ご挨拶

理事長 和田 英浩

 北海道勤労者信用基金協会(北海道労信協)のホームページをご覧いただき、誠にありがとうございます。また、平素より格別のご高配を賜り、厚く御礼申し上げます。

 当協会は昭和57年、北海道で働く勤労者が金融機関から融資を受けるに際し、その信用力を補完することによって、勤労者の経済的地位の向上と福祉の増進に寄与することを目的に設立されました。おかげさまで、保証債務残高は280億円を超える保証機関となり、地域に根付いた堅実な経営を継続しております。

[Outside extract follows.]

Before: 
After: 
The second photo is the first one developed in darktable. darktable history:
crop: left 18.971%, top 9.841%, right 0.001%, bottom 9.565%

 さて、令和7年度の日本経済は、米国による関税政策が下押し圧力をかける大きな外部リスクがあったほか、日銀による政策金利の引き上げが実施され、住宅ローン利用者への影響が出始めるなど金融環境の変化が見られました。また、慢性的な人手不足を背景とした高水準の賃上げが続き、名目賃金は前年比2.3%増加したものの、コメ価格の高騰などを要因とする物価上昇により、実質賃金は4年連続マイナスとなる1.3%の減少となりました。

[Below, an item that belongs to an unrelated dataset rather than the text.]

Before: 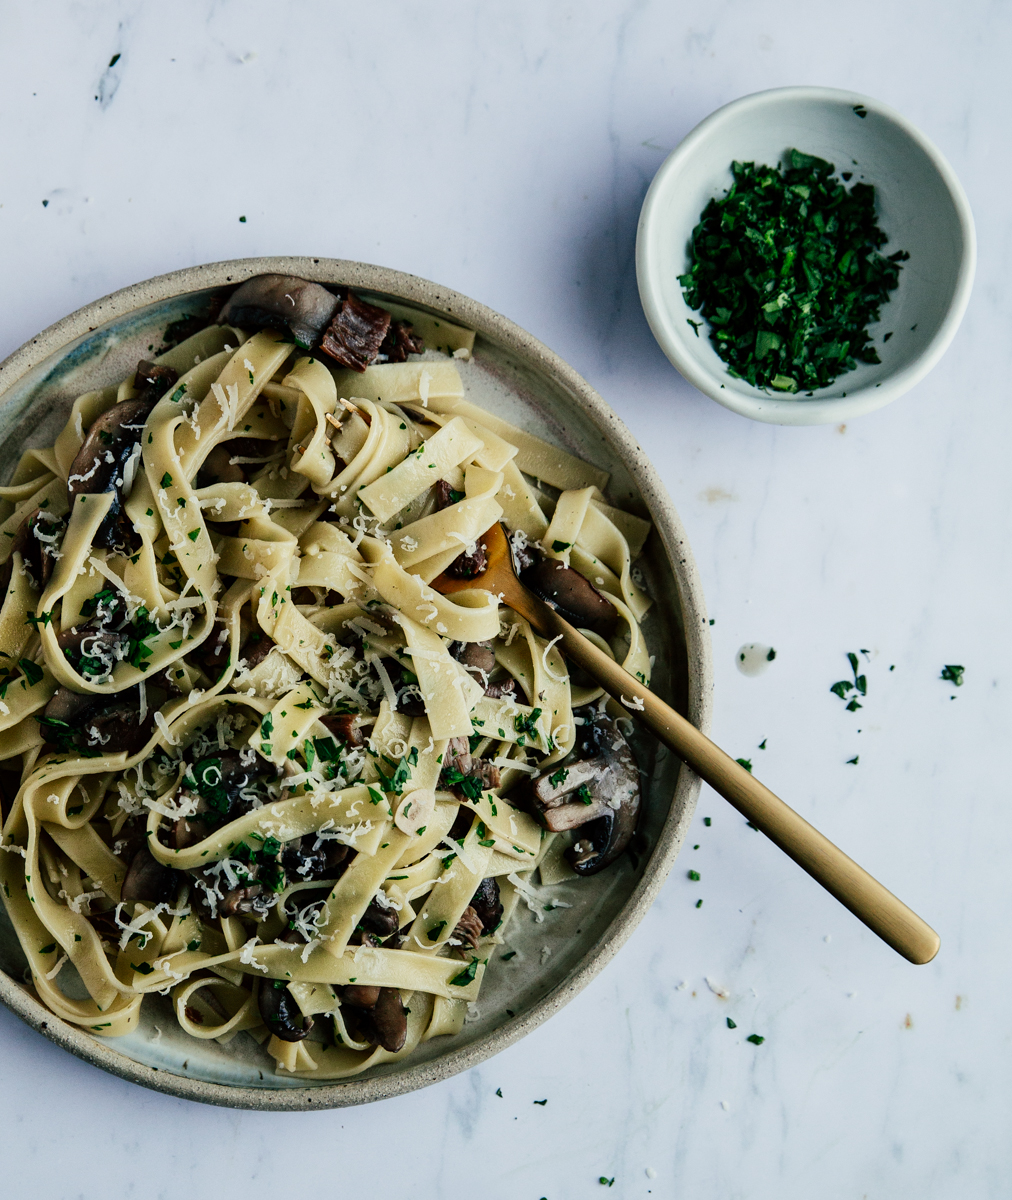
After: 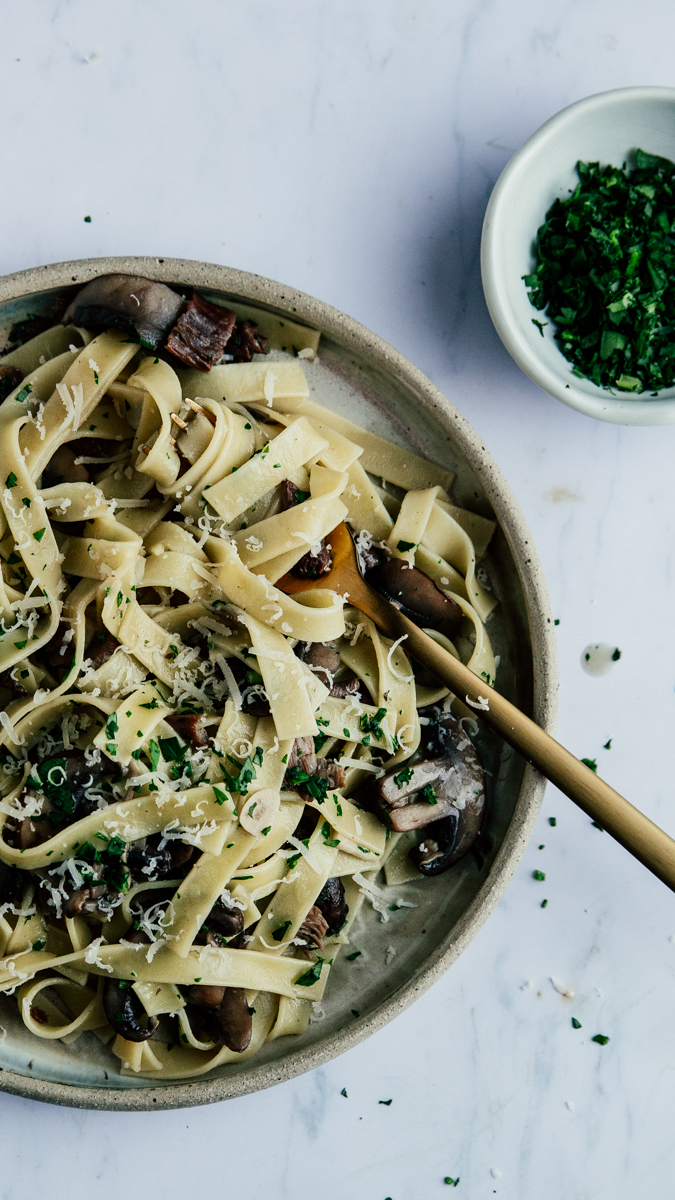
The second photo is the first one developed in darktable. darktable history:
crop: left 15.401%, right 17.801%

 このような中、当協会におきましては、事業計画で掲げた課題に取り組み、保証機能を通じた社会的役割の発揮に努めてまいりました。特に経済的弱者の生活を支援する勤労者福祉資金融資(道融資制度)については、中小企業等で働く方および非正規労働者の方の保証料率は0.5%、育児・介護休業者の方、季節労働者の方、離職者の方の保証料を無料としたうえで、ラジオCMを実施するなど幅広く北海道民に知ってもらうための周知活動を実施しているところです。

 令和7年度の事業実績につきましては、新規保証引受額は前年比26.9%増であったものの、保証債務残高は5.6%減少したほか、債務整理を目的とした弁護士等への受任案件が増加しており代位弁済が高止まりしています。令和6年の北海道における自己破産は4,642件となり2年連続増加し、10万人あたりの自己破産率は92.05件で都道府県別ではワースト3位となっていることからも、今後も代位弁済の増加が続いていく懸念があります。

 令和8年度も引き続き経営基盤の安定化を図るとともに、公益性に根ざした信頼される保証機関を目指して取り組みを進めてまいります。
 これからも働く人とその家族が安心して生活できる共生社会の実現に向け、役職員一丸となって当協会の理念に基づき社会的役割の発揮に努めてまいりますので、引き続きご支援、ご協力を賜りますようお願い申し上げます。